Windmill in Peize, Netherlands

Paiser Meul is a smock mill in Peize, Drenthe, the Netherlands. It was built in 1898 and is listed as a Rijksmonument, number 32145.

==History==
Paiser Meul was originally built in 1845 at Enumatil, Groningen. It was dismantled in 1890. In 1898, the mill was re-erected at Peize by millwright Christiaan Bremer of Adorp, Groningen for F Staal. The mill was built with Patent Sails and the smock and cap were clad in Dakleer. In 1936, Bremer fitted the sails with Dekkerised leading edges. In that year the mill was sold to De Goede Verwachting Coöperatie. The stage was renewed in 1961 and in 1967 the mill was sold to the Gemeente Peize.

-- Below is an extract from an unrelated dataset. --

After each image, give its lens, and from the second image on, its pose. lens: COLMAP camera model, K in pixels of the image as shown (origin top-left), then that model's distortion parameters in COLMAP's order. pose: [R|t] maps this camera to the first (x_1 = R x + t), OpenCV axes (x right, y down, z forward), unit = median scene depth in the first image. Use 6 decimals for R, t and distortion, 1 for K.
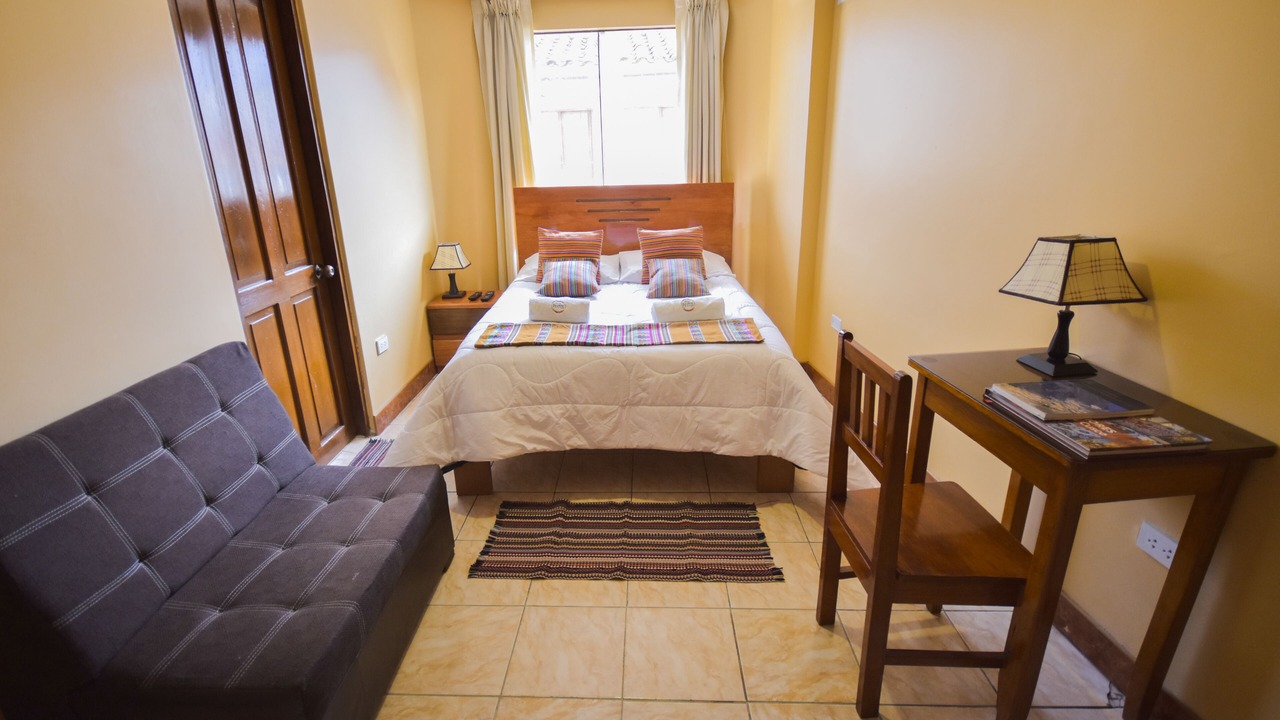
lens RADIAL K [[588.4, 0, 641.0], [0, 588.4, 353.1], [0, 0, 1]] dist [-0.000823, -0.000072]
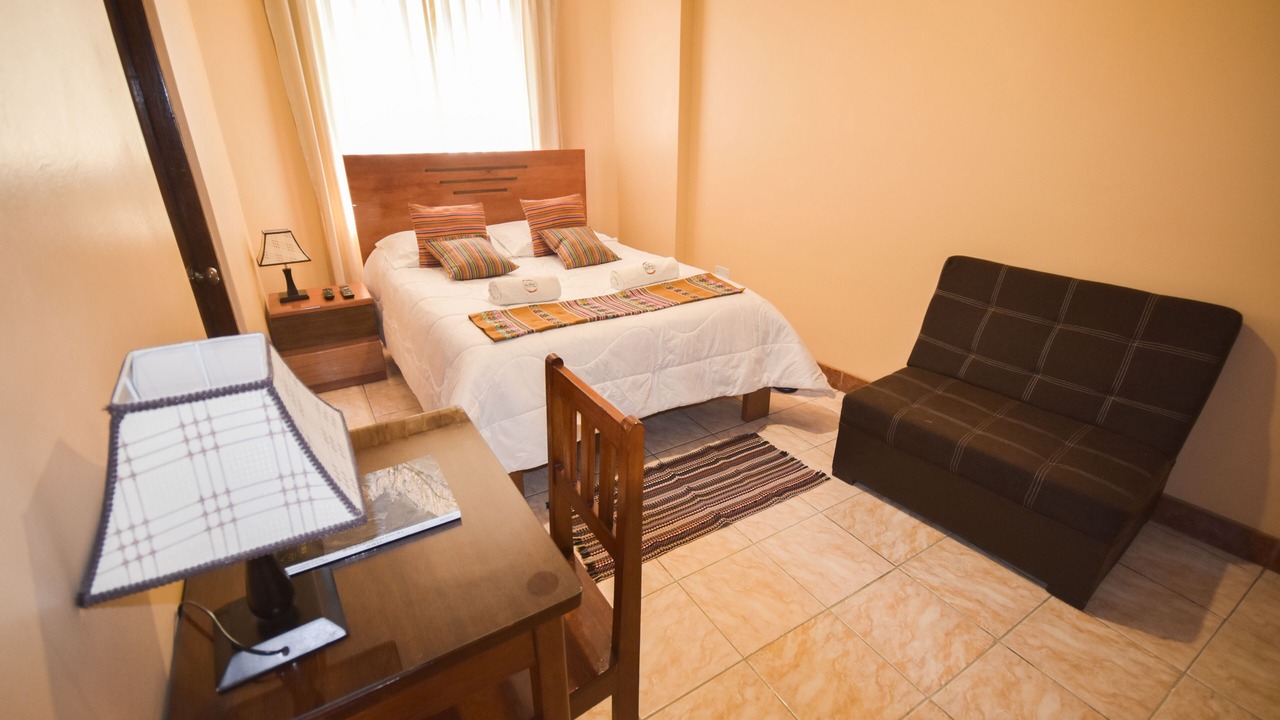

The mill was restored in 1971–72 by millwright Alserda of Doezum, Groningen. The Patent sails were replaced with Common sails and the smock was thatched. In 1980, new patent sails were fitted by millwright Doornbosch of Adorp, Groningen. They were renewed in 1990, again by Doornbosch.

==Description==

Paiser Meul is what the Dutch describe as an "achtkante stellingmolen". It is a two-storey smock mill on a four-storey brick base. The stage is at third-floor level, 8.90 m above ground level. The smock is thatched. The mill is winded by a tailpole and winch. The four Patent sails have a span of 21.40 m are carried in a cast-iron windshaft, which was cast by Koning. The windshaft also carries the brake wheel, which has 65 cogs. The brake wheel drives the wallower (42 cogs) at the top of the upright shaft. At the bottom of the upright shaft the great spur wheel, which has 103 cogs, drives the 1.50 m diameter Cullen millstones and 1.50 m diameter French Burr millstones via lantern pinion stone nuts which have 24 staves each.

==Public access==

Paiser Meul is open on Wednesdays and Saturdays from 13:30 to 17:00 and at other times by appointment.